### Exercise inputs
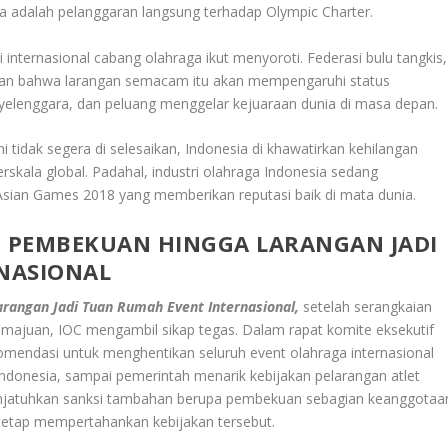
a adalah pelanggaran langsung terhadap Olympic Charter.
 internasional cabang olahraga ikut menyoroti. Federasi bulu tangkis,
akan bahwa larangan semacam itu akan mempengaruhi status
nyelenggara, dan peluang menggelar kejuaraan dunia di masa depan.
ni tidak segera di selesaikan, Indonesia di khawatirkan kehilangan
skala global. Padahal, industri olahraga Indonesia sedang
sian Games 2018 yang memberikan reputasi baik di mata dunia.
N PEMBEKUAN HINGGA LARANGAN JADI
NASIONAL
angan Jadi Tuan Rumah Event Internasional,
setelah serangkaian
emajuan, IOC mengambil sikap tegas. Dalam rapat komite eksekutif
omendasi untuk menghentikan seluruh event olahraga internasional
Indonesia, sampai pemerintah menarik kebijakan pelarangan atlet
menjatuhkan sanksi tambahan berupa pembekuan sebagian keanggotaa
 tetap mempertahankan kebijakan tersebut.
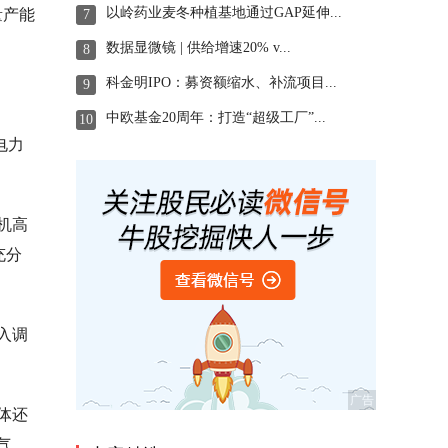
以岭药业麦冬种植基地通过GAP延伸...
量产能
7
数据显微镜 | 供给增速20% v...
8
科金明IPO：募资额缩水、补流项目...
9
中欧基金20周年：打造“超级工厂”...
10
电力
机高
充分
入调
体还
气、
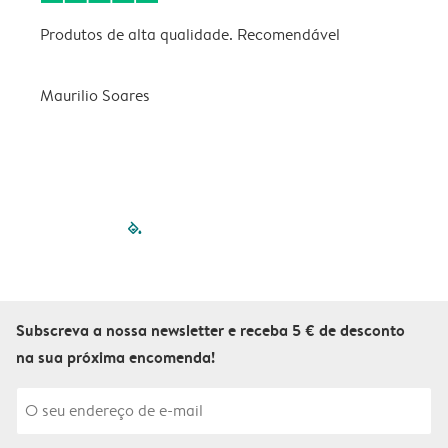
Produtos de alta qualidade. Recomendável
B
Maurilio Soares
V
filled-pagination
outlined-paginatio
outlined-paginat
outlined-pagin
outlined-pag
outlined-p
Subscreva a nossa newsletter e receba 5 € de desconto
na sua próxima encomenda!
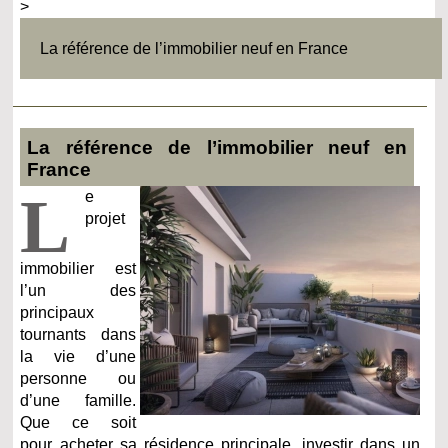
>
La référence de l’immobilier neuf en France
La référence de l’immobilier neuf en
France
L
e
projet
immobilier est
l’un des
principaux
tournants dans
la vie d’une
personne ou
d’une famille.
Que ce soit
pour acheter sa résidence principale, investir dans un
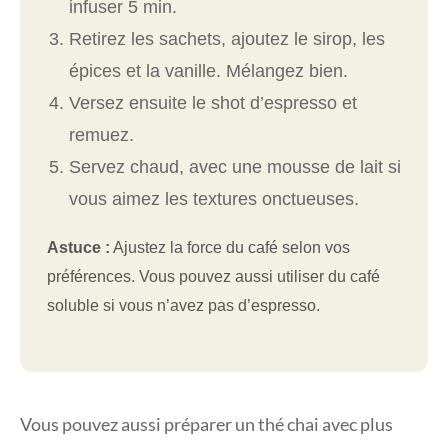
infuser 5 min.
Retirez les sachets, ajoutez le sirop, les
épices et la vanille. Mélangez bien.
Versez ensuite le shot d’espresso et
remuez.
Servez chaud, avec une mousse de lait si
vous aimez les textures onctueuses.
Astuce :
Ajustez la force du café selon vos
préférences. Vous pouvez aussi utiliser du café
soluble si vous n’avez pas d’espresso.
Vous pouvez aussi préparer un thé chai avec plus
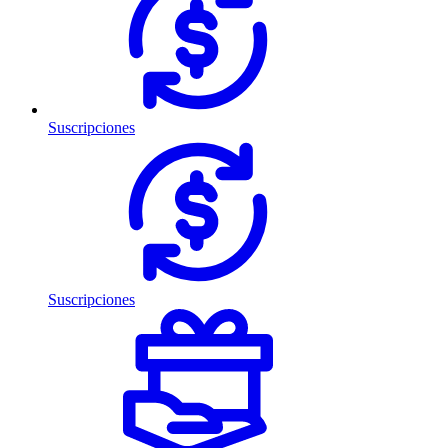
Suscripciones
Suscripciones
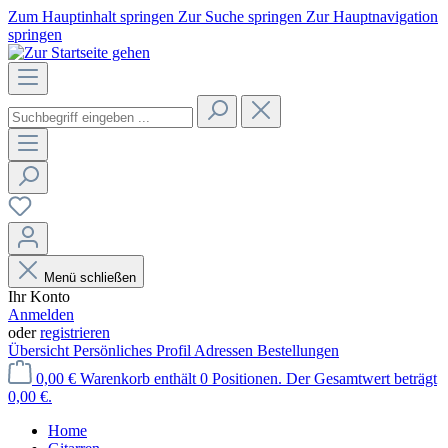
Zum Hauptinhalt springen
Zur Suche springen
Zur Hauptnavigation
springen
Menü schließen
Ihr Konto
Anmelden
oder
registrieren
Übersicht
Persönliches Profil
Adressen
Bestellungen
0,00 €
Warenkorb enthält 0 Positionen. Der Gesamtwert beträgt
0,00 €.
Home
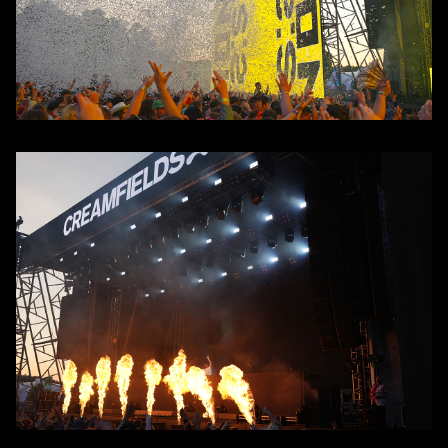
About
Événements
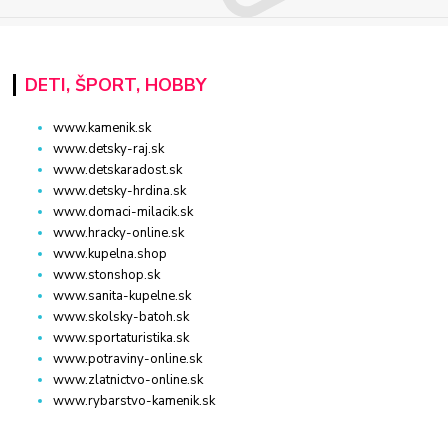
DETI, ŠPORT, HOBBY
www.kamenik.sk
www.detsky-raj.sk
www.detskaradost.sk
www.detsky-hrdina.sk
www.domaci-milacik.sk
www.hracky-online.sk
www.kupelna.shop
www.stonshop.sk
www.sanita-kupelne.sk
www.skolsky-batoh.sk
www.sportaturistika.sk
www.potraviny-online.sk
www.zlatnictvo-online.sk
www.rybarstvo-kamenik.sk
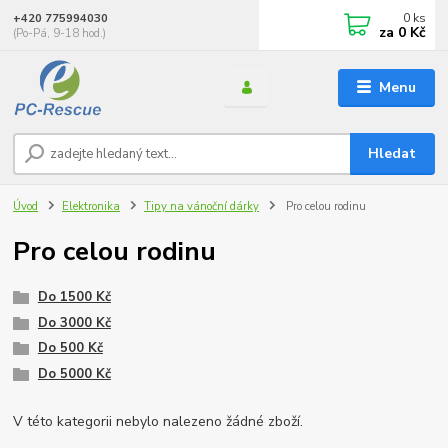
0
ks
+420 775994030
za
0 Kč
(Po-Pá, 9-18 hod.)
Menu
Hledat
Úvod
Elektronika
Tipy na vánoční dárky
Pro celou rodinu
Pro celou rodinu
Do 1500 Kč
Do 3000 Kč
Do 500 Kč
Do 5000 Kč
V této kategorii nebylo nalezeno žádné zboží.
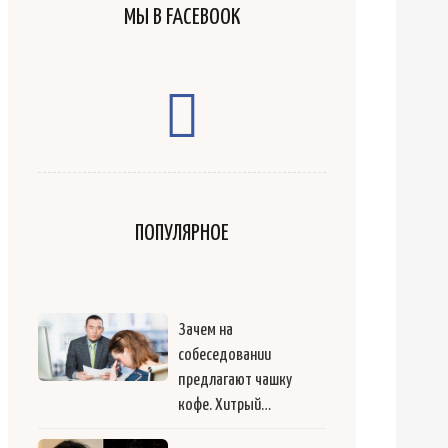
МЫ В FACEBOOK
ПОПУЛЯРНОЕ
Зачем на
собеседовании
предлагают чашку
кофе. Хитрый…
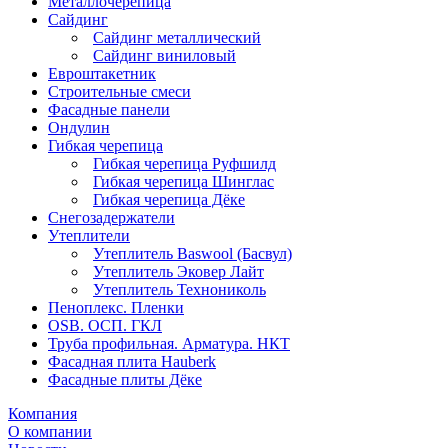
Металлочерепица
Сайдинг
Сайдинг металлический
Сайдинг виниловый
Евроштакетник
Строительные смеси
Фасадные панели
Ондулин
Гибкая черепица
Гибкая черепица Руфшилд
Гибкая черепица Шинглас
Гибкая черепица Дёке
Снегозадержатели
Утеплители
Утеплитель Baswool (Басвул)
Утеплитель Эковер Лайт
Утеплитель Технониколь
Пеноплекс. Пленки
OSB. ОСП. ГКЛ
Труба профильная. Арматура. НКТ
Фасадная плита Hauberk
Фасадные плиты Дёке
Компания
О компании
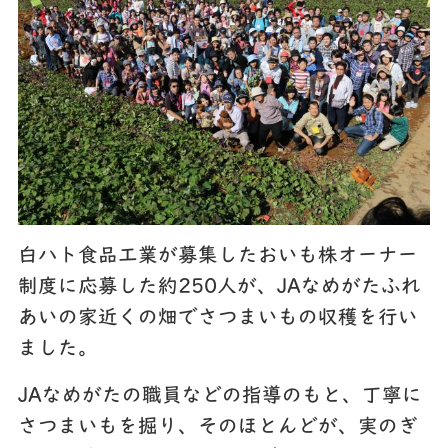
白ハト食品工業が募集したおいも株オーナー
制度に応募した約250人が、JAなめがたふれ
あいの家近くの畑でさつまいもの­収穫を行い
ました。
JAなめがたの職員などの指導のもと、丁寧に
さつまいもを掘り、そのほとんどが、実のぎ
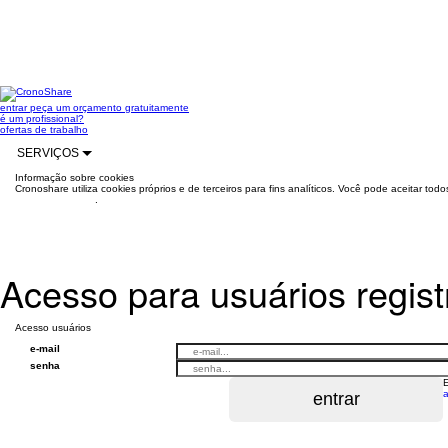
entrar
peça um orçamento gratuitamente
é um profissional?
ofertas de trabalho
SERVIÇOS
Informação sobre cookies
Cronoshare utiliza cookies próprios e de terceiros para fins analíticos. Você pode aceitar to
mais informações
.
Acesso para usuários regis
Acesso usuários
e-mail
senha
a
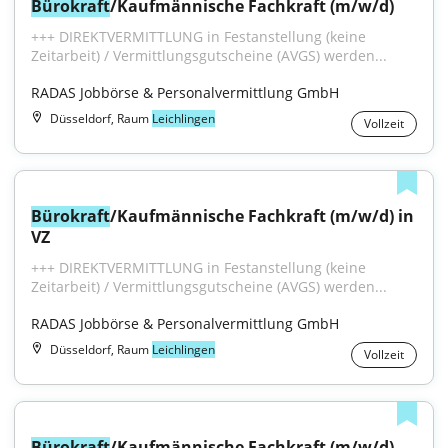
Bürokraft
/Kaufmännische Fachkraft (m/w/d)
+++ DIREKTVERMITTLUNG in Festanstellung (keine 
Zeitarbeit) / Vermittlungsgutscheine (AVGS) werden...
RADAS Jobbörse & Personalvermittlung GmbH
Düsseldorf, Raum
Leichlingen
Vollzeit
Bürokraft
/Kaufmännische Fachkraft (m/w/d) in 
VZ
+++ DIREKTVERMITTLUNG in Festanstellung (keine 
Zeitarbeit) / Vermittlungsgutscheine (AVGS) werden...
RADAS Jobbörse & Personalvermittlung GmbH
Düsseldorf, Raum
Leichlingen
Vollzeit
Bürokraft
/Kaufmännische Fachkraft (m/w/d) 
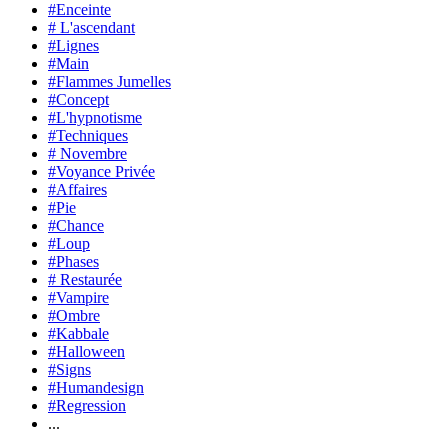
#Enceinte
# L'ascendant
#Lignes
#Main
#Flammes Jumelles
#Concept
#L'hypnotisme
#Techniques
# Novembre
#Voyance Privée
#Affaires
#Pie
#Chance
#Loup
#Phases
# Restaurée
#Vampire
#Ombre
#Kabbale
#Halloween
#Signs
#Humandesign
#Regression
...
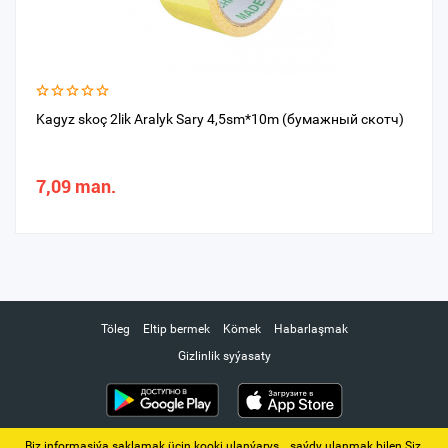
Kagyz skoç 2lik Aralyk Sary 4,5sm*10m (бумажный скотч)
7,09 man.
Töleg
Eltip bermek
Kömek
Habarlaşmak
Gizlinlik syýasaty
Biz informasiýa saklamak üçin kooki ulanýarys. ‚ saýdy ulanmak bilen Siz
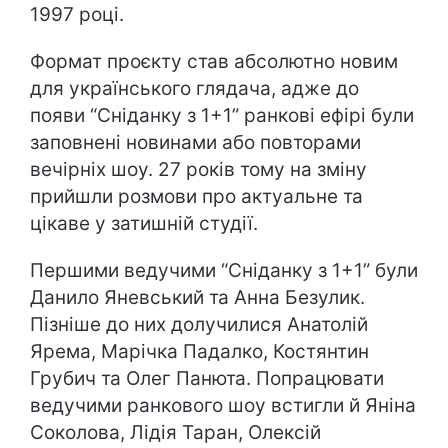
1997 році.
Формат проєкту став абсолютно новим
для українського глядача, адже до
появи “Сніданку з 1+1” ранкові ефірі були
заповнені новинами або повторами
вечірніх шоу. 27 років тому на зміну
прийшли розмови про актуальне та
цікаве у затишній студії.
Першими ведучими “Сніданку з 1+1” були
Данило Яневський та Анна Безулик.
Пізніше до них долучилися Анатолій
Ярема, Марічка Падалко, Костянтин
Грубич та Олег Панюта. Попрацювати
ведучими ранкового шоу встигли й Яніна
Соколова, Лідія Таран, Олексій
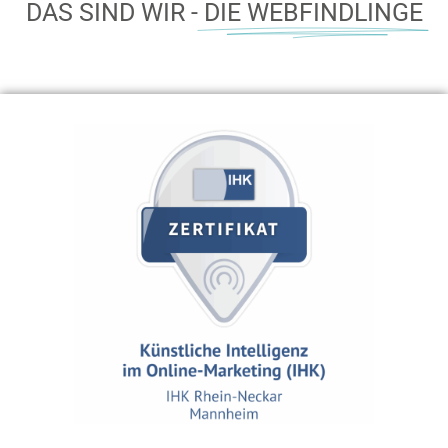
DAS SIND WIR -
DIE WEBFINDLINGE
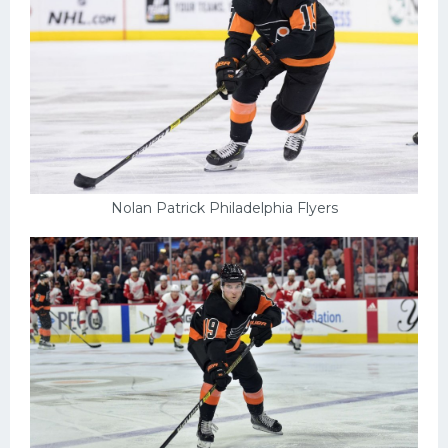
Nolan Patrick Philadelphia Flyers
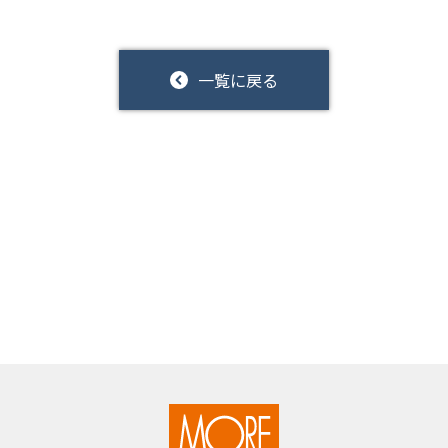
一覧に戻る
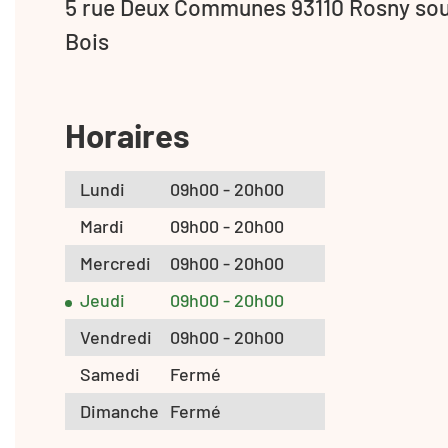
5 rue Deux Communes 93110 Rosny so
Bois
Horaires
Lundi
09h00 - 20h00
Mardi
09h00 - 20h00
Mercredi
09h00 - 20h00
Jeudi
09h00 - 20h00
Vendredi
09h00 - 20h00
Samedi
Fermé
Dimanche
Fermé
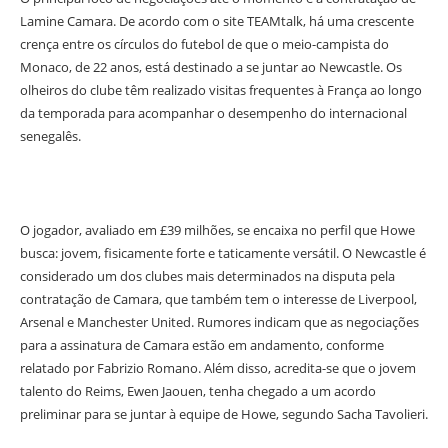
Lamine Camara. De acordo com o site TEAMtalk, há uma crescente
crença entre os círculos do futebol de que o meio-campista do
Monaco, de 22 anos, está destinado a se juntar ao Newcastle. Os
olheiros do clube têm realizado visitas frequentes à França ao longo
da temporada para acompanhar o desempenho do internacional
senegalês.
O jogador, avaliado em £39 milhões, se encaixa no perfil que Howe
busca: jovem, fisicamente forte e taticamente versátil. O Newcastle é
considerado um dos clubes mais determinados na disputa pela
contratação de Camara, que também tem o interesse de Liverpool,
Arsenal e Manchester United. Rumores indicam que as negociações
para a assinatura de Camara estão em andamento, conforme
relatado por Fabrizio Romano. Além disso, acredita-se que o jovem
talento do Reims, Ewen Jaouen, tenha chegado a um acordo
preliminar para se juntar à equipe de Howe, segundo Sacha Tavolieri.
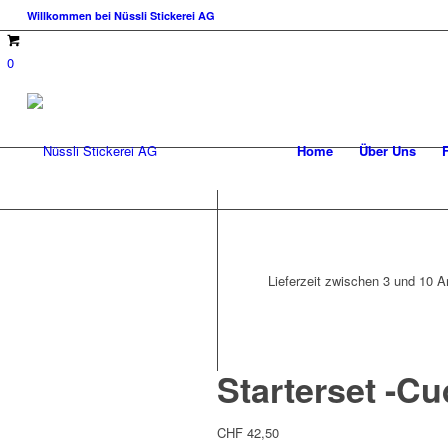
Willkommen bei Nüssli Stickerei AG
0
Home
Über Uns
Lieferzeit zwischen 3 und 10 Ar
Starterset -C
CHF
42,50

### Work to be completed
Write out everything in the data word for word. Omit each picture.

### Task solution
a adalah pelanggaran langsung terhadap Olympic Charter.
 internasional cabang olahraga ikut menyoroti. Federasi bulu tangkis,
akan bahwa larangan semacam itu akan mempengaruhi status
nyelenggara, dan peluang menggelar kejuaraan dunia di masa depan.
ni tidak segera di selesaikan, Indonesia di khawatirkan kehilangan
skala global. Padahal, industri olahraga Indonesia sedang
sian Games 2018 yang memberikan reputasi baik di mata dunia.
N PEMBEKUAN HINGGA LARANGAN JADI
NASIONAL
angan Jadi Tuan Rumah Event Internasional,
setelah serangkaian
emajuan, IOC mengambil sikap tegas. Dalam rapat komite eksekutif
omendasi untuk menghentikan seluruh event olahraga internasional
Indonesia, sampai pemerintah menarik kebijakan pelarangan atlet
menjatuhkan sanksi tambahan berupa pembekuan sebagian keanggotaa
 tetap mempertahankan kebijakan tersebut.
以岭药业麦冬种植基地通过GAP延伸...
量产能
7
数据显微镜 | 供给增速20% v...
8
科金明IPO：募资额缩水、补流项目...
9
中欧基金20周年：打造“超级工厂”...
10
电力
机高
充分
入调
体还
气、
Produtos de alta qualidade. Recomendável
B
Maurilio Soares
V
filled-pagination
outlined-paginatio
outlined-paginat
outlined-pagin
outlined-pag
outlined-p
Subscreva a nossa newsletter e receba 5 € de desconto
na sua próxima encomenda!
>
La référence de l’immobilier neuf en France
La référence de l’immobilier neuf en
France
L
e
projet
immobilier est
l’un des
principaux
tournants dans
la vie d’une
personne ou
d’une famille.
Que ce soit
pour acheter sa résidence principale, investir dans un
infuser 5 min.
Retirez les sachets, ajoutez le sirop, les
épices et la vanille. Mélangez bien.
Versez ensuite le shot d’espresso et
remuez.
Servez chaud, avec une mousse de lait si
vous aimez les textures onctueuses.
Astuce :
Ajustez la force du café selon vos
préférences. Vous pouvez aussi utiliser du café
soluble si vous n’avez pas d’espresso.
Vous pouvez aussi préparer un thé chai avec plus
Suscripciones
Suscripciones
Zum Hauptinhalt springen
Zur Suche springen
Zur Hauptnavigation
springen
Menü schließen
Ihr Konto
Anmelden
oder
registrieren
Übersicht
Persönliches Profil
Adressen
Bestellungen
0,00 €
Warenkorb enthält 0 Positionen. Der Gesamtwert beträgt
0,00 €.
Home
About
Événements
DETI, ŠPORT, HOBBY
www.kamenik.sk
www.detsky-raj.sk
www.detskaradost.sk
www.detsky-hrdina.sk
www.domaci-milacik.sk
www.hracky-online.sk
www.kupelna.shop
www.stonshop.sk
www.sanita-kupelne.sk
www.skolsky-batoh.sk
www.sportaturistika.sk
www.potraviny-online.sk
www.zlatnictvo-online.sk
www.rybarstvo-kamenik.sk
0
ks
+420 775994030
za
0 Kč
(Po-Pá, 9-18 hod.)
Menu
Hledat
Úvod
Elektronika
Tipy na vánoční dárky
Pro celou rodinu
Pro celou rodinu
Do 1500 Kč
Do 3000 Kč
Do 500 Kč
Do 5000 Kč
V této kategorii nebylo nalezeno žádné zboží.
МЫ В FACEBOOK
ПОПУЛЯРНОЕ
Зачем на
собеседовании
предлагают чашку
кофе. Хитрый…
Металлочерепица
Сайдинг
Сайдинг металлический
Сайдинг виниловый
Евроштакетник
Строительные смеси
Фасадные панели
Ондулин
Гибкая черепица
Гибкая черепица Руфшилд
Гибкая черепица Шинглас
Гибкая черепица Дёке
Снегозадержатели
Утеплители
Утеплитель Baswool (Басвул)
Утеплитель Эковер Лайт
Утеплитель Технониколь
Пеноплекс. Пленки
OSB. ОСП. ГКЛ
Труба профильная. Арматура. НКТ
Фасадная плита Hauberk
Фасадные плиты Дёке
Компания
О компании
白ハト食品工業が募集したおいも株オーナー
制度に応募した約250人が、JAなめがたふれ
あいの家近くの畑でさつまいもの­収穫を行い
ました。
JAなめがたの職員などの指導のもと、丁寧に
さつまいもを掘り、そのほとんどが、実のぎ
entrar
peça um orçamento gratuitamente
é um profissional?
ofertas de trabalho
SERVIÇOS
Informação sobre cookies
Cronoshare utiliza cookies próprios e de terceiros para fins analíticos. Você pode aceitar to
mais informações
.
Acesso para usuários regis
Acesso usuários
e-mail
senha
a
Bürokraft
/Kaufmännische Fachkraft (m/w/d)
+++ DIREKTVERMITTLUNG in Festanstellung (keine 
Zeitarbeit) / Vermittlungsgutscheine (AVGS) werden...
RADAS Jobbörse & Personalvermittlung GmbH
Düsseldorf, Raum
Leichlingen
Vollzeit
Bürokraft
/Kaufmännische Fachkraft (m/w/d) in 
VZ
+++ DIREKTVERMITTLUNG in Festanstellung (keine 
Zeitarbeit) / Vermittlungsgutscheine (AVGS) werden...
RADAS Jobbörse & Personalvermittlung GmbH
Düsseldorf, Raum
Leichlingen
Vollzeit
Bürokraft
/Kaufmännische Fachkraft (m/w/d) 
#Enceinte
# L'ascendant
#Lignes
#Main
#Flammes Jumelles
#Concept
#L'hypnotisme
#Techniques
# Novembre
#Voyance Privée
#Affaires
#Pie
#Chance
#Loup
#Phases
# Restaurée
#Vampire
#Ombre
#Kabbale
#Halloween
#Signs
#Humandesign
#Regression
...
Kagyz skoç 2lik Aralyk Sary 4,5sm*10m (бумажный скотч)
7,09 man.
Töleg
Eltip bermek
Kömek
Habarlaşmak
Gizlinlik syýasaty
Biz informasiýa saklamak üçin kooki ulanýarys. ‚ saýdy ulanmak bilen Siz
1997 році.
Формат проєкту став абсолютно новим
для українського глядача, адже до
появи “Сніданку з 1+1” ранкові ефірі були
заповнені новинами або повторами
вечірніх шоу. 27 років тому на зміну
прийшли розмови про актуальне та
цікаве у затишній студії.
Першими ведучими “Сніданку з 1+1” були
Данило Яневський та Анна Безулик.
Пізніше до них долучилися Анатолій
Ярема, Марічка Падалко, Костянтин
Грубич та Олег Панюта. Попрацювати
ведучими ранкового шоу встигли й Яніна
Соколова, Лідія Таран, Олексій
DAS SIND WIR -
DIE WEBFINDLINGE
Nolan Patrick Philadelphia Flyers
一覧に戻る
5 rue Deux Communes 93110 Rosny so
Bois
Horaires
Lundi
09h00 - 20h00
Mardi
09h00 - 20h00
Mercredi
09h00 - 20h00
Jeudi
09h00 - 20h00
Vendredi
09h00 - 20h00
Samedi
Fermé
Dimanche
Fermé
Lamine Camara. De acordo com o site TEAMtalk, há uma crescente
crença entre os círculos do futebol de que o meio-campista do
Monaco, de 22 anos, está destinado a se juntar ao Newcastle. Os
olheiros do clube têm realizado visitas frequentes à França ao longo
da temporada para acompanhar o desempenho do internacional
senegalês.
O jogador, avaliado em £39 milhões, se encaixa no perfil que Howe
busca: jovem, fisicamente forte e taticamente versátil. O Newcastle é
considerado um dos clubes mais determinados na disputa pela
contratação de Camara, que também tem o interesse de Liverpool,
Arsenal e Manchester United. Rumores indicam que as negociações
para a assinatura de Camara estão em andamento, conforme
relatado por Fabrizio Romano. Além disso, acredita-se que o jovem
talento do Reims, Ewen Jaouen, tenha chegado a um acordo
preliminar para se juntar à equipe de Howe, segundo Sacha Tavolieri.
Willkommen bei Nüssli Stickerei AG
0
Home
Über Uns
Lieferzeit zwischen 3 und 10 Ar
Starterset -C
CHF
42,50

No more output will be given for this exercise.